[quote]Chris Colucci wrote:
Before I would do barbell curls (4x 6-8) and incline DB curls or hammer curls (3 x 10-12).[/quote]
Is that the only work for biceps you were doing? I’m guessing you were doing it at the end of the “pull” day, right after your back work, correct?
What triceps work do you do?
[quote]My goals are to gain muscle and I have been using a push/pull/legs/rest split with good success.
I have progressed really well with the major compound lifts (bench,MP,dead,squat), but there has been little or no progession in strength when it comes to my biceps and triceps.[/quote]
“Good success” needs to be defined, especially relative to your goal of gaining muscle.
In the last three months, how has your bodyweight changed?
In the last three months, how has your strength improved in the squat, deadlift, bench, military press, barbell curl, and triceps extension (or pressdown)?

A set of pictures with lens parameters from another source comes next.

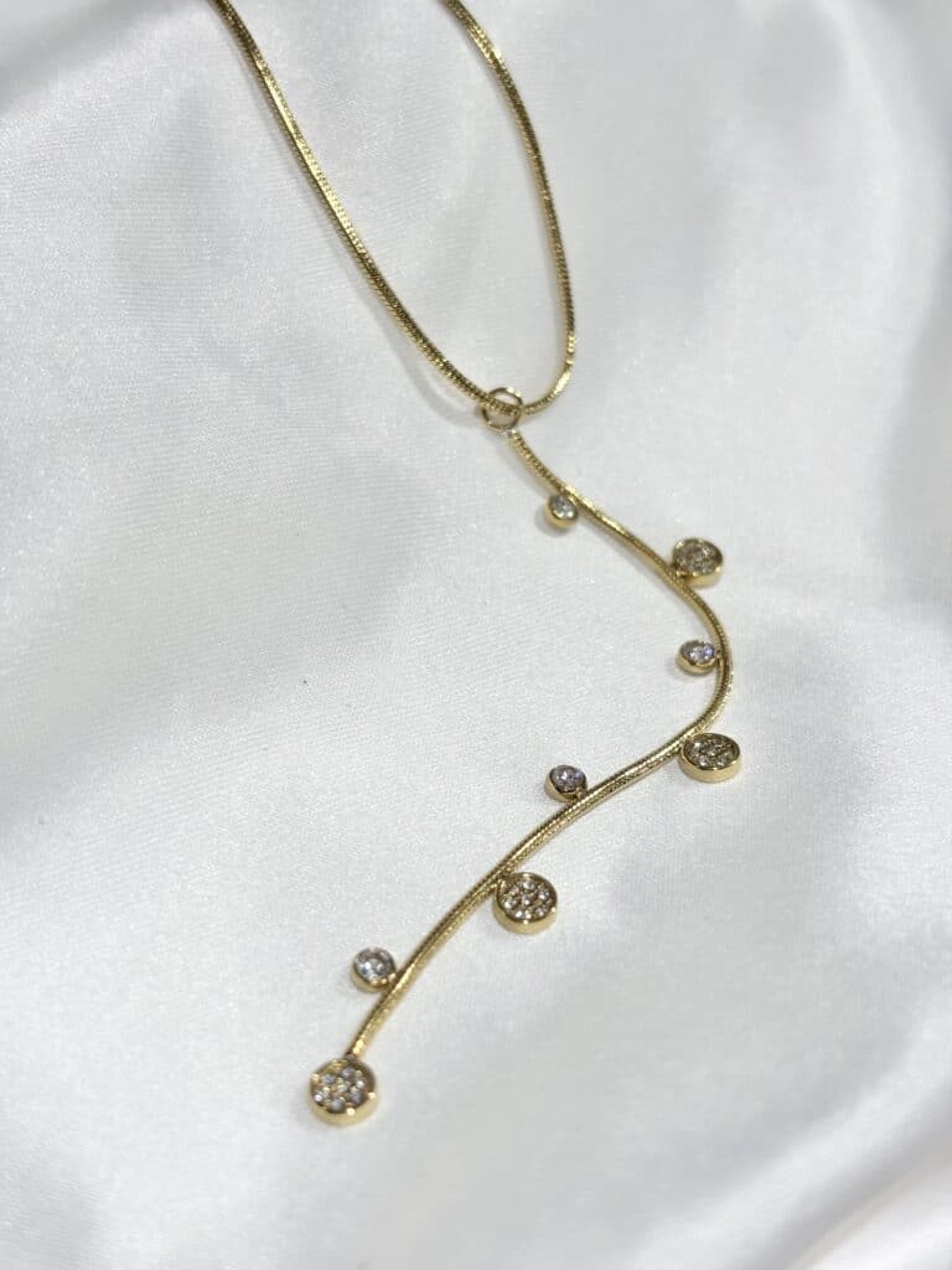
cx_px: 476
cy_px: 635
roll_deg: +10.2
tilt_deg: -33.7
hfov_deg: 28.0
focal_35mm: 52
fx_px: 1907
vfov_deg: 36.8
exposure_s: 1/343
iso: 32
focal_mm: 5.96
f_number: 1.6
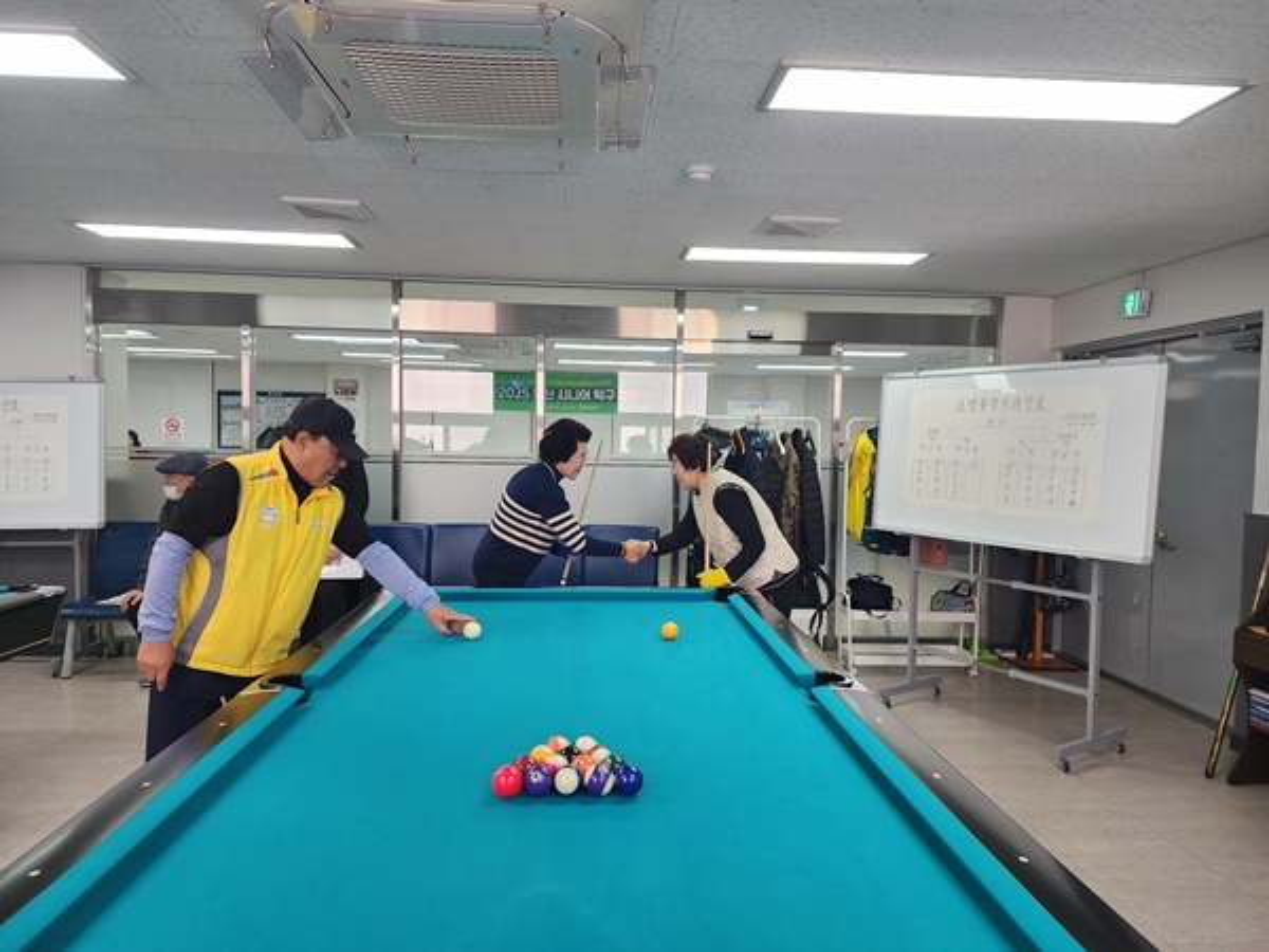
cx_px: 634
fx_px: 843
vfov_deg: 58.9
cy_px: 476
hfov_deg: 73.9
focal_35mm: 23
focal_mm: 6.4
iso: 100
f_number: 1.8
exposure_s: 1/120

After two years, it might be worth using a different split for a few months. Especially if your arms aren’t getting the focus that you want to give them, wouldn’t it make sense to spend some time with a dedicated arm day each week?
There have been tons of articles about arm training, advising all sorts of sets, reps, exercises, and frequency. Read a few and see what you can absorb. For example:
Curling isn’t necessarily the only way to target the biceps, but if you want bigger and stronger arms, curling is the best way.
“What I’m saying, and what Hoffman, Poliquin, and plenty of other coaches are saying, is that in order to get your arm size into the high teens (or upwards of 45cm for my Euro brothers), you’ve got to be doing specific biceps and triceps work in addition to putting plenty of time and energy into squats, deadlifts, and other big exercises.
To build significantly bigger arms than you’ve got right now, you need to build a larger complete body, and the fastest path there requires a training plan that gives plenty of attention to the big lifts while also giving some attention to direct arm work, not the other way around.”
Thanks for the responses. Yes, biceps work would be done at the end of my Pull day, after 4 sets of deadlifts, rows and either pull-ups or lat pulldowns.
Triceps work is at the end of my Push day. 4 Sets of close-grip bench, and 3 sets of either frech press or dumbell overhead extensions.
I’m in my mid 30s now, and I lifted all throughout high school and college. Just now started back again. I have gained 18 pounds and my waist size on my pants is still about the same. All my friends, family, girlfriends etc have commented that I’m in “great shape”, but to the standards here, I’m a beginner. I have increased the weight from 55-120 lbs in my big 4 lifts, so I think I have been pretty successful. Most of my progress was made in my first year though.
I have changed my program(s) several times, but have stuck with my current one for almost a year. The more I think about it, maybe the problem has to do more with my form when it comes to the heavier curls(i.e. slow negatives, squeeze the bar, hold the conctration). I think I’m so concerned about moving the weight, I just hoist it up there.
It just gets me confused sometimes since the one common theme seems to be progression… but then I see really big, experienced guys who don’t care about how much weight they move. Do you have to progress to a certain level, and then the game changes??